Source text =
· · · · · · ·

In those with CAN, beta-blockers such as bisoprolol can be helpful in decreasing resting heart rate and improving HRV by helping to balance the autonomic nervous system. There is variable data on statins and alpha-lipoic acid in different studies.

There are currently no disease-modifying treatments for CAN; therefore, newer glucose-lowering drug classes have been explored for potential benefit. A meta-analysis demonstrated that SGLT2 inhibitors reduced the risk of sudden cardiac death, with an odds ratio of 0.72, and it has been suggested that some of their effects are mediated through direct or indirect effects on the autonomic nervous system; however, this remains to be confirmed. Although GLP-1 receptor agonists have demonstrated cardiovascular benefits, they increase heart rate and decrease HRV.

The paper also provides a detailed discussion on the impact of hypoglycaemia on the autonomic nervous system, resulting in cardiac abnormalities including prolonged corrected QT interval (QT-c), arrhythmias and sudden death. In the ACCORD study, people who suffered severe hypoglycaemia, both in the intensive and standard treatment arms, had greatly increased mortality rates.

A recent systematic review confirmed a potential relationship between peripheral neuropathy and autonomic neuropathy in people with diabetes. This association could prompt clinicians to be more proactive in finding CAN, resulting in earlier management (de Paula et al, 2024).

A previous systematic review of 11 studies involving 1730 people highlighted increased risk of microalbuminuria in people with impaired glucose tolerance, and in people with prediabetes/non-diabetic hyperglycaemia there was a doubling of cardiovascular mortality, increased risk of peripheral neuropathy and a higher than expected prevalence of CAN (9–18%) (Eleftheriadou et al, 2021). The modest hyperglycaemia, combined with obesity, dyslipidaemia, hypertension and inflammation, contribute to the increased risk of CAN. The present review stresses the importance of good glycaemic control and risk factor modification in people with prediabetes to reduce the risk of all these complications, in line with more recent guidance encouraging prediabetes remission rather than just prevention of progression to type 2 diabetes (see our recent Diabetes Distilled).

· · · · · · ·

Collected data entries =
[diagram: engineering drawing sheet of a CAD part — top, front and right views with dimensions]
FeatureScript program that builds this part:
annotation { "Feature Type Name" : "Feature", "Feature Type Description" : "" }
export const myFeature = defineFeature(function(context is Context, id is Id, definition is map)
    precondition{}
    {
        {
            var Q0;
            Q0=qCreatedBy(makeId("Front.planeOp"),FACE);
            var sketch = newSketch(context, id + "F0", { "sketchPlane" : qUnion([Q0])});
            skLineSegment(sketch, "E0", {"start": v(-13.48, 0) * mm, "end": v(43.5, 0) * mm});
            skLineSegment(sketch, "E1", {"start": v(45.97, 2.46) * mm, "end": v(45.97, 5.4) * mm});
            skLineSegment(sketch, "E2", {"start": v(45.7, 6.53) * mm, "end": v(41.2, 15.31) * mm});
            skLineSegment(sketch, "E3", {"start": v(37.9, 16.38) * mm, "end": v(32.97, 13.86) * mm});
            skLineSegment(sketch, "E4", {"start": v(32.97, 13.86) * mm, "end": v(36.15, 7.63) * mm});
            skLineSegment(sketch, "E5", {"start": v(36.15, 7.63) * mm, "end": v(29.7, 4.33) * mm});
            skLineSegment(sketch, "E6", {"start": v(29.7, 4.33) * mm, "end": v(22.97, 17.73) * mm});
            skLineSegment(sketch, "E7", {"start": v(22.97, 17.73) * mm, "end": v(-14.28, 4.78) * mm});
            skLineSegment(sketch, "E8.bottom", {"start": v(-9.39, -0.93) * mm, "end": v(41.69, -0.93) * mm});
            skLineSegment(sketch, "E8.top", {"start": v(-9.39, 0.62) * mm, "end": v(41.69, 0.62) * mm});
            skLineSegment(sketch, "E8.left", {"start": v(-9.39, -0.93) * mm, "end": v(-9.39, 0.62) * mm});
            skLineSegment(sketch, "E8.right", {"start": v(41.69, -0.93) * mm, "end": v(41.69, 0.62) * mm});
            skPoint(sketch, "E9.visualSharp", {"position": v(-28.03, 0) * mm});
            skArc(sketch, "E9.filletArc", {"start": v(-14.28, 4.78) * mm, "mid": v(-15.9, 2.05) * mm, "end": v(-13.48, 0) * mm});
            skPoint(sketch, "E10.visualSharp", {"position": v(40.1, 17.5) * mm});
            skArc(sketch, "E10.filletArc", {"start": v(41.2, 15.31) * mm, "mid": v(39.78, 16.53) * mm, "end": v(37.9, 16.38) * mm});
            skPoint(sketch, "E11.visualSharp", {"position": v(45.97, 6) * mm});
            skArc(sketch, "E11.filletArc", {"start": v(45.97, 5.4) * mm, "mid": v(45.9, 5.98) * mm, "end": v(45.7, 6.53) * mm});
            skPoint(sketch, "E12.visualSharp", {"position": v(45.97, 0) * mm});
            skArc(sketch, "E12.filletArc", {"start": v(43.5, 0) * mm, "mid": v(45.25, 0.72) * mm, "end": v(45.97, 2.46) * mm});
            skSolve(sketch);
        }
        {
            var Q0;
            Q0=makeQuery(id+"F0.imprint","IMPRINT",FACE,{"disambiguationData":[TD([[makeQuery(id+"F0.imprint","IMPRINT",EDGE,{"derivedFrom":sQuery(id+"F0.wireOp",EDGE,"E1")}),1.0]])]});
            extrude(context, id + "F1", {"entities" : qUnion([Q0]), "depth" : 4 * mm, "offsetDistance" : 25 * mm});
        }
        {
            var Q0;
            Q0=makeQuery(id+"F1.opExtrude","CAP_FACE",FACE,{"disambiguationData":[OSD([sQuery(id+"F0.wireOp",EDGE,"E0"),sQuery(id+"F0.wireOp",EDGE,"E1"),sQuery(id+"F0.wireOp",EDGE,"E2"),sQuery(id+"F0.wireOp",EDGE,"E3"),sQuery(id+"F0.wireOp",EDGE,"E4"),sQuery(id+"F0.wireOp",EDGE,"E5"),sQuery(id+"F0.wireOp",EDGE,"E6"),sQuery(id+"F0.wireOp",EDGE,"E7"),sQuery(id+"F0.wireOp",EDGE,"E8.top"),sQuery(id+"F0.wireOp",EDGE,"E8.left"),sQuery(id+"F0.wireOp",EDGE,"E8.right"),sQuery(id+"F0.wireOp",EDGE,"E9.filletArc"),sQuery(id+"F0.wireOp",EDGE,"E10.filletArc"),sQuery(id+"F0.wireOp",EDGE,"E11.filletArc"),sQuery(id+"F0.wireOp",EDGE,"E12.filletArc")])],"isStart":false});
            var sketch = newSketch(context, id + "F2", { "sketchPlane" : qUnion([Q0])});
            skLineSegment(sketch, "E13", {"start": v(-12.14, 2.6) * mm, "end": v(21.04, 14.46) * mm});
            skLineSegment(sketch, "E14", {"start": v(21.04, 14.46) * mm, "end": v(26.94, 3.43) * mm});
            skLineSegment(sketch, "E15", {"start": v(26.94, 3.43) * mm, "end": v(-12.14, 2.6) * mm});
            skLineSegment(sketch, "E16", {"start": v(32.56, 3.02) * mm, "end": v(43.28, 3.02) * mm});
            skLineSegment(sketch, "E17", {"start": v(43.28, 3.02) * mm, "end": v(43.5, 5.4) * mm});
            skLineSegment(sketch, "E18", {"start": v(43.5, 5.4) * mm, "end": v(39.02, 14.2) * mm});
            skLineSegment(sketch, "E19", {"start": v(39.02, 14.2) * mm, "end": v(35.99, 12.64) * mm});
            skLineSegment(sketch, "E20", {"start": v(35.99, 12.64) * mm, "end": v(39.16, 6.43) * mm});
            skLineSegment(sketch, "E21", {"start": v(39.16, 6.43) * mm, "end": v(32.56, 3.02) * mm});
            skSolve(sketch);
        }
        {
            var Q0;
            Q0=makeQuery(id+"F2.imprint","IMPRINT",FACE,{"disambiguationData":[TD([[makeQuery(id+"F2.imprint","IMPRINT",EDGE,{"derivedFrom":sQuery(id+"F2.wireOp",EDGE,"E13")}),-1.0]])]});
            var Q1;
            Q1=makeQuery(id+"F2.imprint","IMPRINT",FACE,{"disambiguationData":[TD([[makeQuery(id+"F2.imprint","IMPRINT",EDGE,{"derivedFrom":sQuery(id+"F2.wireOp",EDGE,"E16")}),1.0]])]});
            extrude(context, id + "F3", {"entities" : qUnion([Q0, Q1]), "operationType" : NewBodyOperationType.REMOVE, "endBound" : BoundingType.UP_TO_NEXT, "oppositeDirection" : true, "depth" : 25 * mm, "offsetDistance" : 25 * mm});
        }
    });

· · · · · · ·

Task statement = Reproduce the passage on cardiac autonomic neuropathy in diabetes verbatim, covering everything from "A recent systematic" down to "et al, 2024).".

Exercise result =
A recent systematic review confirmed a potential relationship between peripheral neuropathy and autonomic neuropathy in people with diabetes. This association could prompt clinicians to be more proactive in finding CAN, resulting in earlier management (de Paula et al, 2024).